What to do >> Across all the records, filter for lines with the word "will" and copy them.
[Dataset entries Boundary: Start]
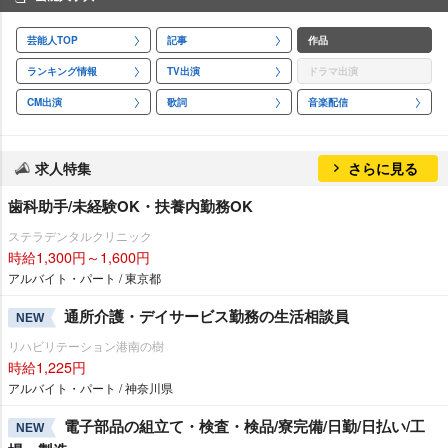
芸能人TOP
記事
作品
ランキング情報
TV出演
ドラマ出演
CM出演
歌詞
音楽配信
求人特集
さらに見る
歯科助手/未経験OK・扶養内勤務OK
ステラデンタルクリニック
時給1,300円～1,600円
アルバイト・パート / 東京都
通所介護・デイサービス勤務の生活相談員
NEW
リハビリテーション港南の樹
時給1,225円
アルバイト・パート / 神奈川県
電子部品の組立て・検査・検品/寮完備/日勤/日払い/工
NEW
[Dataset entries Boundary: End]
[Dataset entries Boundary: Start]
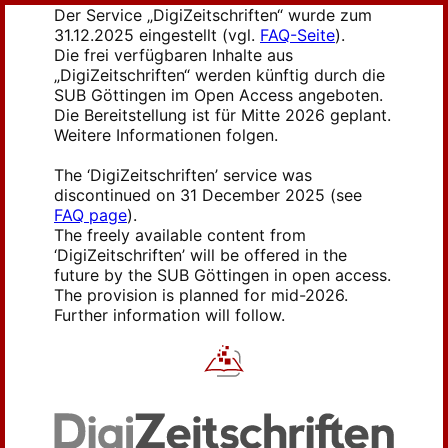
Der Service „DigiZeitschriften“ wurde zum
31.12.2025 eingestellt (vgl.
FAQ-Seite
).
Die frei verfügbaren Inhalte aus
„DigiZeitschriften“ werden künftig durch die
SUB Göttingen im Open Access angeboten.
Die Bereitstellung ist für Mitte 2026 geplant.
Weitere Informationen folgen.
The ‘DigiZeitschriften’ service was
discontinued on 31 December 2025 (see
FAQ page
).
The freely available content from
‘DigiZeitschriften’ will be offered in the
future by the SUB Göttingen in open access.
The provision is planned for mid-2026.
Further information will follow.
[Dataset entries Boundary: End]
[Dataset entries Boundary: Start]
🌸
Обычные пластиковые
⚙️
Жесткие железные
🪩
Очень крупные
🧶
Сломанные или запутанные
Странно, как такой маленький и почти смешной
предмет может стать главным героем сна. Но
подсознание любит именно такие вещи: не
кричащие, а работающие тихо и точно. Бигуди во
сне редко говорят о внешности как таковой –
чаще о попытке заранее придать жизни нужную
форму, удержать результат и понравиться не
[Dataset entries Boundary: End]
Output of the task >>
‘DigiZeitschriften’ will be offered in the
Further information will follow.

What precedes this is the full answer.